1 Comment
User's avatar
⭠ Return to thread
Bob Huskey's avatar

Well Done, Oren. I aggressively disparaged Oren's last missive for several reasons. It was Oren at his worst. This is Oren at his best.

The one thing I'd like to see addressed relative to Libertarian "free market" dogma is the idea that wealth is Power. Wealth confers agency. The more of it, the more agency. The less of it, the less agency. This is an independent general observation, separate from the agency of an individual working to improve his lot in life. Extreme wealth renders its owner extreme power. Buying politicians and party platforms is one way that power is exercised. Political corruption requires underdeveloped ethical restraint and it seems there's no shortage of that. But, to use the WSJ metaphor in a different way, Wealth is like gravity. Gravity is a force, a quality of mass that attracts mass innately. High quantities and densities of mass distort the space around them. Stars with orbiting planets, black holes so powerful not even light escapes them. Wealth does so similarly with economic activity and peoples' lives involved in or subject to that activity. At this point I'm not making a judgement good or bad, just an observation.
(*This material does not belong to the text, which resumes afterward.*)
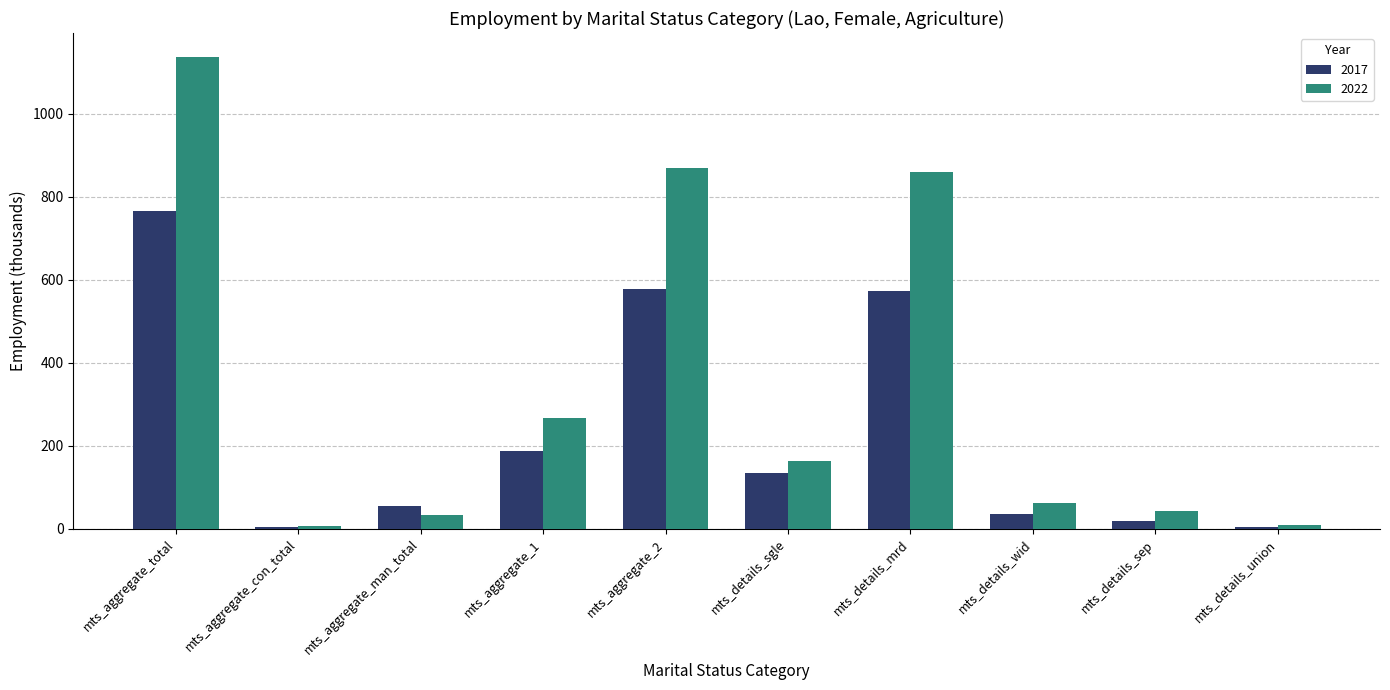

What position from the left is mts_details_sep?

9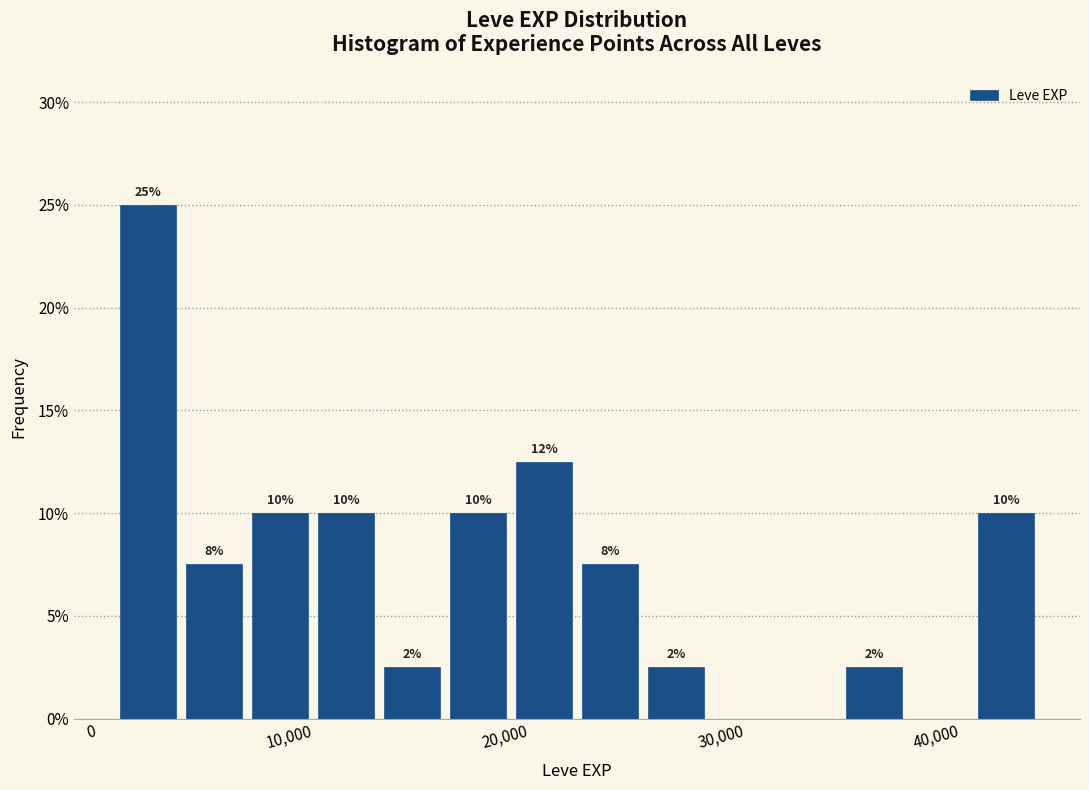

Around what value on the x-axis is the tallest bar? Give the approximate position of its centre, as read against the axis.

2000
In our culture and most (but not all) cultures, wealth accrues wealth to itself. That's true in capitalist culture as well as controlled market authoritarian cultures. The social and political structures all support wealth as power in this way. In authoritarian systems, the political direction and the economic direction all flow to the top few. Democracy, however, points in the opposite direction of Capitalism. An uncorrupted democracy Tends toward distributing an equal share of well being among all citizens. That would include wealth. Capitalism by its nature tends toward monopoly and (an ultimately self defeating) concentration of wealth to very few people and is not inherently interested in well being. Theory and reality show that to be true. Democracy resists extreme capitalist concentration when things are working well. But the power of wealth has gotten the upper hand presently in our country and elsewhere. That power is the Republican Brand pretty explicitly. But, also, it is the reason ultimately that the Democratic Brand is disparaged.
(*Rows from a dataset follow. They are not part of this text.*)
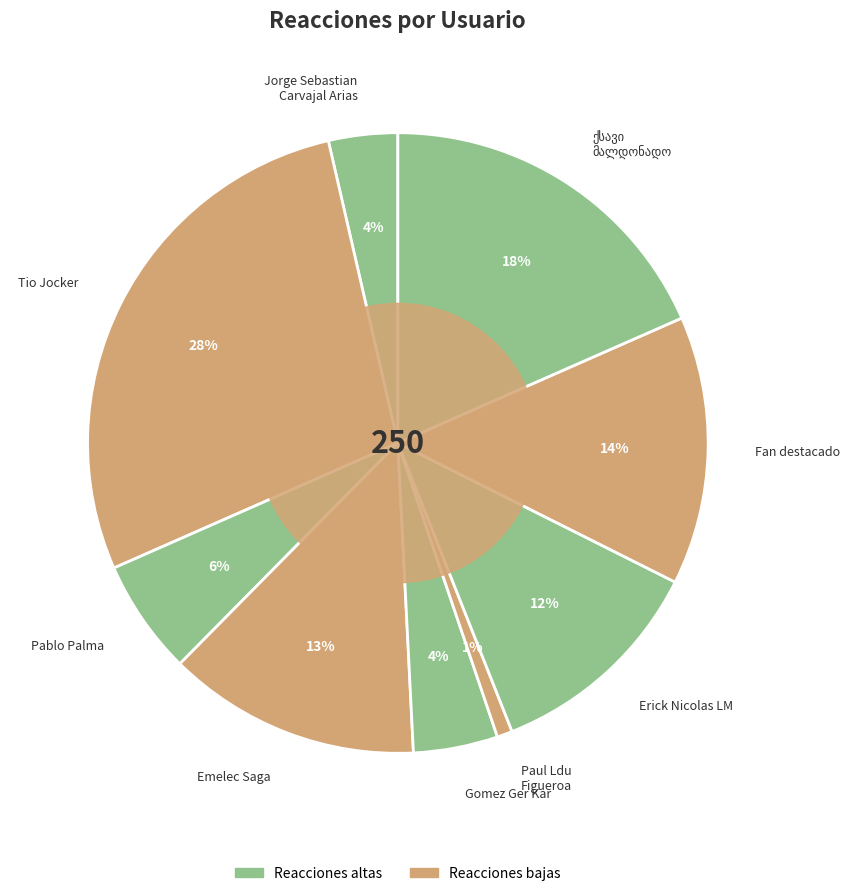

Is the sum of Tio Jocker and Gomez Ger Kar greater than half?

No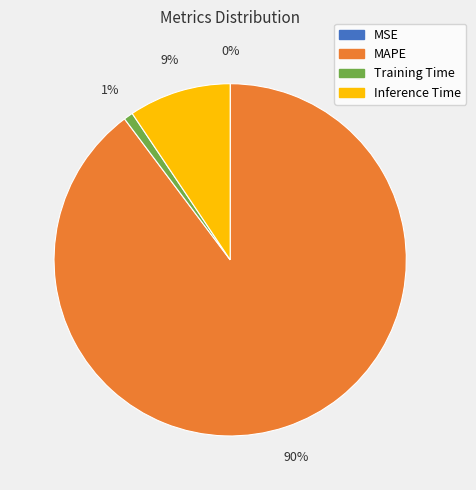

Which category has the biggest portion of the pie?

MAPE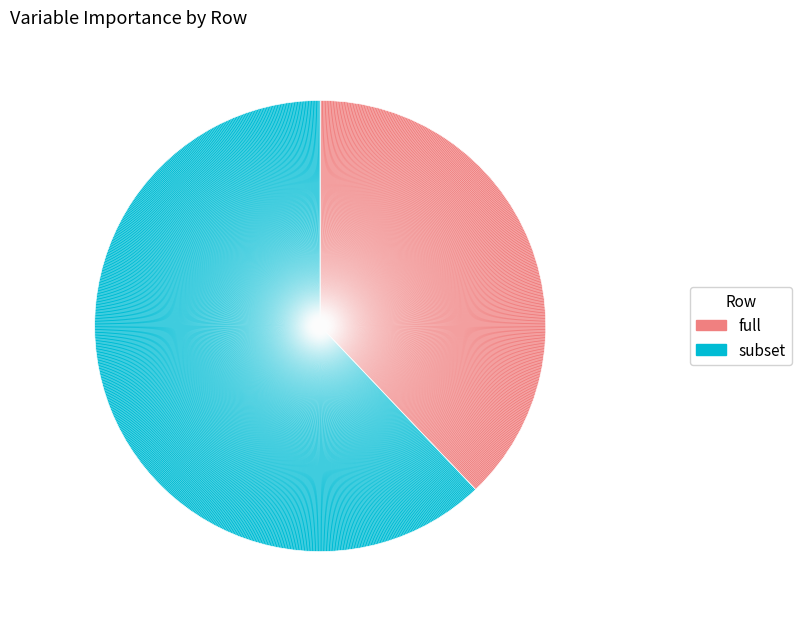

Which slice is the smallest?

full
So I completely agree with Vance on the specific notion that "the market" and its capitalist form are tools that should be employed for the well being of all citizens. A very few politicians say that and I don't trust that most of them mean it enough to do something about it. Trump/Vought/Musk/MAGA is not the answer and will cause huge damage to our country over the next two years. They certainly don't believe the market and capitalism are tools to be used for the common good, but rather, their own good. That damage will take a decade or more to recover from absent a serious movement toward uncorrupted democracy. Without violence, how can that happen? To be clear, I mean violence is not an option. Realistically Fox News is mainstream media now. Its Libertarian underpinning and MAGA sycophancy stand in the way of an informed citizenry that could in theory vote to end money in politics and extreme wealth for that matter. The only avenue I see right now is a social media movement that expands past social media. And those major outlets are starting to bend toward authoritarian rationalization and control.

Things seem hopeless right now. However, a charismatic politician with Sanders' economic policy notions (same as Oren's) and moderate social identity issue stances could emerge that could lead an overwhelming voter turnout to end the power of wealth in politics. Either party or no party, I'll take it.